(Entries taken from a collection)
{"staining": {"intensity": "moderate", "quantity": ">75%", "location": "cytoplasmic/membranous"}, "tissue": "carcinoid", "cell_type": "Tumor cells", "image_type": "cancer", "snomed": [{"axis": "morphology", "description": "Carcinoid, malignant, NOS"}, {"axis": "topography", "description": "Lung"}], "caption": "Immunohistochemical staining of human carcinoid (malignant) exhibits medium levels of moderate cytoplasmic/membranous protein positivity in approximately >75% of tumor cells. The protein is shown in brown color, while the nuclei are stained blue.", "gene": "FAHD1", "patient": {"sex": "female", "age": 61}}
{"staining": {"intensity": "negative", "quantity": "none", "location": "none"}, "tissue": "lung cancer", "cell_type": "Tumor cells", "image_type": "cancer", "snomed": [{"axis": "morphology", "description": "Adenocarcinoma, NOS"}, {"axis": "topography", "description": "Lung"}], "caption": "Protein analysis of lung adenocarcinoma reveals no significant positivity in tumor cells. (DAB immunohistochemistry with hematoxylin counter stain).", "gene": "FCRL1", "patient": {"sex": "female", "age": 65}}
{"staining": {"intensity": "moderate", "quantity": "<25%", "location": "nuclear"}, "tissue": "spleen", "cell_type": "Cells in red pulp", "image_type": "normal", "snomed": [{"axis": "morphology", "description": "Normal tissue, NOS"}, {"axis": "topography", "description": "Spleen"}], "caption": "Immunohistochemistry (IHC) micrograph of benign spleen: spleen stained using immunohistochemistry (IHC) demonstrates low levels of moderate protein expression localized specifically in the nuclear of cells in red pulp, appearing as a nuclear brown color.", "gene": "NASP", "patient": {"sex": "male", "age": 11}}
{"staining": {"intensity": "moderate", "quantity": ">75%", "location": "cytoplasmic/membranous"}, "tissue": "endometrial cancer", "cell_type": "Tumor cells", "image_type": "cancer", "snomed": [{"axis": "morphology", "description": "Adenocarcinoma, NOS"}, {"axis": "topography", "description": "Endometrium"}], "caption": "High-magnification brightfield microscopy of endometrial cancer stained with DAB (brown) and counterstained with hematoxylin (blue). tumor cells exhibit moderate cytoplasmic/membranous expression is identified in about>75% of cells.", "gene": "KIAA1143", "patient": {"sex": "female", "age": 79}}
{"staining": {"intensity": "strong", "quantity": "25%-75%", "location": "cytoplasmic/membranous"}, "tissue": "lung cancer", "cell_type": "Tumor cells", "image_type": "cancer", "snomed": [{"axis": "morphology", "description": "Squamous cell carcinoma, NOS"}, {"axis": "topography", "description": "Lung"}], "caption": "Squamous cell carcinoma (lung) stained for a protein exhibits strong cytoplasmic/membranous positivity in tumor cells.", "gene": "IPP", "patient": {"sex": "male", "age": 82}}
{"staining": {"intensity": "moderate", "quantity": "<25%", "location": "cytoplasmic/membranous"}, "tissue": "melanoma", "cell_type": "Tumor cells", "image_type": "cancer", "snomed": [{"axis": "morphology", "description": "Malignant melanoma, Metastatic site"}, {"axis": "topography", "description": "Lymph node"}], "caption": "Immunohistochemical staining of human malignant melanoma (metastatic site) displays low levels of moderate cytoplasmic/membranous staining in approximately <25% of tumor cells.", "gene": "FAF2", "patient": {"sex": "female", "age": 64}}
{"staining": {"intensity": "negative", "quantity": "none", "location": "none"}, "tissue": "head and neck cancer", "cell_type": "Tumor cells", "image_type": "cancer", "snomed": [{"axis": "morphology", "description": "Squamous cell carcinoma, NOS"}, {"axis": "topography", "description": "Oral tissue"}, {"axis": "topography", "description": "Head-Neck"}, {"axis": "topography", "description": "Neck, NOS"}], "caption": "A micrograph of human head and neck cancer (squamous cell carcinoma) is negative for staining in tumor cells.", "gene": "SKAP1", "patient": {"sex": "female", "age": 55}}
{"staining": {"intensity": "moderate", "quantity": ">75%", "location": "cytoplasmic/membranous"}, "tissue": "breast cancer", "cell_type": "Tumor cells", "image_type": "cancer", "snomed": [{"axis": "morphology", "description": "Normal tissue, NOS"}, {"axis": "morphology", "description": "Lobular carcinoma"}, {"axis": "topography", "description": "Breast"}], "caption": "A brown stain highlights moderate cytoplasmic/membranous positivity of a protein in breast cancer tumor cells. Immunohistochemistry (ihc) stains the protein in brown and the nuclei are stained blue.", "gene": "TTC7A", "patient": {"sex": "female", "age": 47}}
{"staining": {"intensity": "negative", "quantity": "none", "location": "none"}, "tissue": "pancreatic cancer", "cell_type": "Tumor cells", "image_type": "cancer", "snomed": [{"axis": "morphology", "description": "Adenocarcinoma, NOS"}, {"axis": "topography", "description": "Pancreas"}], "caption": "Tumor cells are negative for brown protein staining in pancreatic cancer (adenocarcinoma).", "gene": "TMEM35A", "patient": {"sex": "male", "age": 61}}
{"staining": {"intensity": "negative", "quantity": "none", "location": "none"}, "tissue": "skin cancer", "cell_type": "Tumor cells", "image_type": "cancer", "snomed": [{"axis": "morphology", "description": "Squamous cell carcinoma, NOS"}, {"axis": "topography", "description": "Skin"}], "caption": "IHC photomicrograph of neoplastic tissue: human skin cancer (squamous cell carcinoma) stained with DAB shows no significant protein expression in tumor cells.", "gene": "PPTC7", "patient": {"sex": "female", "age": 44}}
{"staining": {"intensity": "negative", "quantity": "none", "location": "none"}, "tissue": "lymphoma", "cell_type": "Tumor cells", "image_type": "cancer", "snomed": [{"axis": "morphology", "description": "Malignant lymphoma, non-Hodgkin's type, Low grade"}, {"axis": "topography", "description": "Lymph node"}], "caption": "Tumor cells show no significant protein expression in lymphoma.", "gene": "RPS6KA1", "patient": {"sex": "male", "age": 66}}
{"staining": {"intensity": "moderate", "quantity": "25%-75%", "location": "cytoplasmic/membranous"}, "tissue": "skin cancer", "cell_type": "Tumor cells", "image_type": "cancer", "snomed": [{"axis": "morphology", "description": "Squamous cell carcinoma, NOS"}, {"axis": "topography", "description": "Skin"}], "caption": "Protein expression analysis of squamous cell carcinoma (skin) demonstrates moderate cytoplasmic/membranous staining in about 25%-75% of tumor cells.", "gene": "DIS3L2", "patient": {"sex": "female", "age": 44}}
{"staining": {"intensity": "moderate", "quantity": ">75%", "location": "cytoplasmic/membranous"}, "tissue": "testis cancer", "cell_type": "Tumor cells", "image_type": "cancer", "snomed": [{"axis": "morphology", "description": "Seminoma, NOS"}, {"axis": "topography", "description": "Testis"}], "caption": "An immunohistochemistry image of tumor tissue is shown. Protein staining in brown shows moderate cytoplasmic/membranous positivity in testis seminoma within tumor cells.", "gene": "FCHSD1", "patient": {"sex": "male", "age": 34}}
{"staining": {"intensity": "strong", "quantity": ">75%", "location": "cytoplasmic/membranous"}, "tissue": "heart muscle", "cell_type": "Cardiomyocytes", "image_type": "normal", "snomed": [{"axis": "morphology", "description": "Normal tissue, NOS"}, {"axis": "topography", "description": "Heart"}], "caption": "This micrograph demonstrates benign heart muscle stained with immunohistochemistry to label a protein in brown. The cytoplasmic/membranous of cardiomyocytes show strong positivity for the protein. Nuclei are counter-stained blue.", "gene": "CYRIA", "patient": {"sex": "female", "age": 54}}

→ Assignment
Restate the data verbatim through the "(IHC) micrograph of" line.

→ Answer to this problem
{"staining": {"intensity": "moderate", "quantity": ">75%", "location": "cytoplasmic/membranous"}, "tissue": "carcinoid", "cell_type": "Tumor cells", "image_type": "cancer", "snomed": [{"axis": "morphology", "description": "Carcinoid, malignant, NOS"}, {"axis": "topography", "description": "Lung"}], "caption": "Immunohistochemical staining of human carcinoid (malignant) exhibits medium levels of moderate cytoplasmic/membranous protein positivity in approximately >75% of tumor cells. The protein is shown in brown color, while the nuclei are stained blue.", "gene": "FAHD1", "patient": {"sex": "female", "age": 61}}
{"staining": {"intensity": "negative", "quantity": "none", "location": "none"}, "tissue": "lung cancer", "cell_type": "Tumor cells", "image_type": "cancer", "snomed": [{"axis": "morphology", "description": "Adenocarcinoma, NOS"}, {"axis": "topography", "description": "Lung"}], "caption": "Protein analysis of lung adenocarcinoma reveals no significant positivity in tumor cells. (DAB immunohistochemistry with hematoxylin counter stain).", "gene": "FCRL1", "patient": {"sex": "female", "age": 65}}
{"staining": {"intensity": "moderate", "quantity": "<25%", "location": "nuclear"}, "tissue": "spleen", "cell_type": "Cells in red pulp", "image_type": "normal", "snomed": [{"axis": "morphology", "description": "Normal tissue, NOS"}, {"axis": "topography", "description": "Spleen"}], "caption": "Immunohistochemistry (IHC) micrograph of benign spleen: spleen stained using immunohistochemistry (IHC) demonstrates low levels of moderate protein expression localized specifically in the nuclear of cells in red pulp, appearing as a nuclear brown color.", "gene": "NASP", "patient": {"sex": "male", "age": 11}}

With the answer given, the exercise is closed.